SALT LAKE CITY – A plea agreement for a Utah businessman accused of running a $350 million fraud scheme through his company fell apart Friday in U.S. District Court in Salt Lake City.
Federal prosecutors initially charged 37-year-old Jeremy Johnson of St. George with one count of mail fraud related to his Internet-based business operations.
Johnson was set to enter a guilty plea Friday to two additional charges of bank fraud and money laundering as part of an agreement with the government.
But the agreement fell apart after Johnson and prosecutors disagreed over the terms and a list of people that Johnson wanted to ensure would not be prosecuted.
Johnson instead decided to maintain his not guilty plea and the case is set to go to trial.
After a court hearing Friday, Johnson said he wanted a chance to prove his innocence in court.
If convicted, he could face decades in prison.
Prosecutors on Friday said they plan to file a new indictment in the case within a month, but would not comment on whether other people besides Johnson would be charged.
Prosecutors allege that Johnson's company, iWorks, sent software to consumers for a supposedly risk-free trial but billed them anyway. The company mailed consumers CDs that contained information about government grants for personal, business and education expenses, prosecutors have said.
The Federal Trade Commission has also filed a civil suit against Johnson and nine business associates in Las Vegas.
Johnson is a well-known Utah businessman and philanthropist who has donated generously to charities and to the political campaigns of former Utah Attorney General Mark Shurtleff.

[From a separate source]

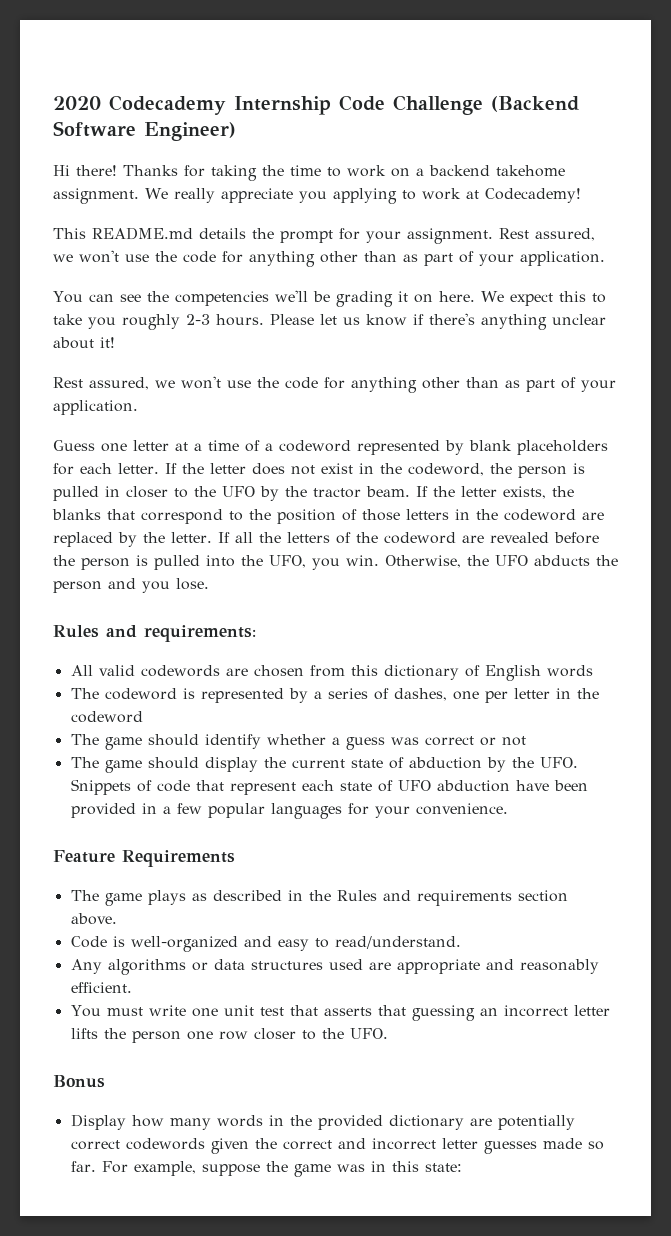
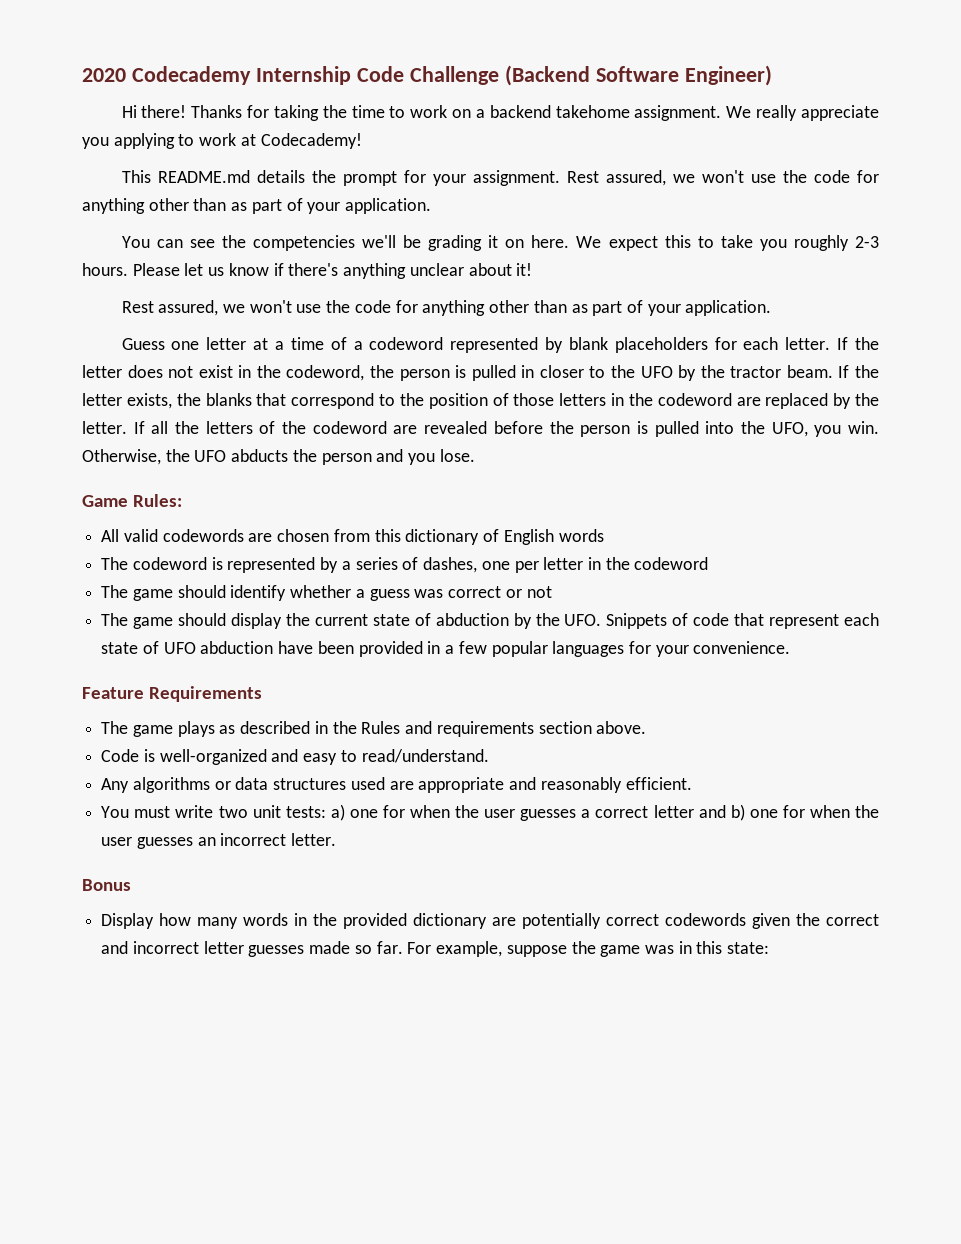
[53,625,256,642] Rules and requirements: -> [82,494,183,507] Game Rules:
[191,1005,610,1021] [70,1028,388,1043] one unit test that asserts that guessing an incorrect letter lifts the person one row closer to the UFO. -> [218,804,880,821] [101,833,337,849] two unit tests: a) one for when the user guesses a correct letter and b) one for when the user guesses an incorrect letter.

Johnson also has used his personal helicopters to aid search and rescue efforts in southern.
Johnson made international headlines in January 2010 when he purchased a plane to fly doctors and other critical supplies to Haiti following a devastating earthquake.
He was arrested at a Phoenix airport in 2011, carrying more than $26,000 in cash and a one-way plane ticket to Costa Rica.
He is currently free on a $2.8 million bond.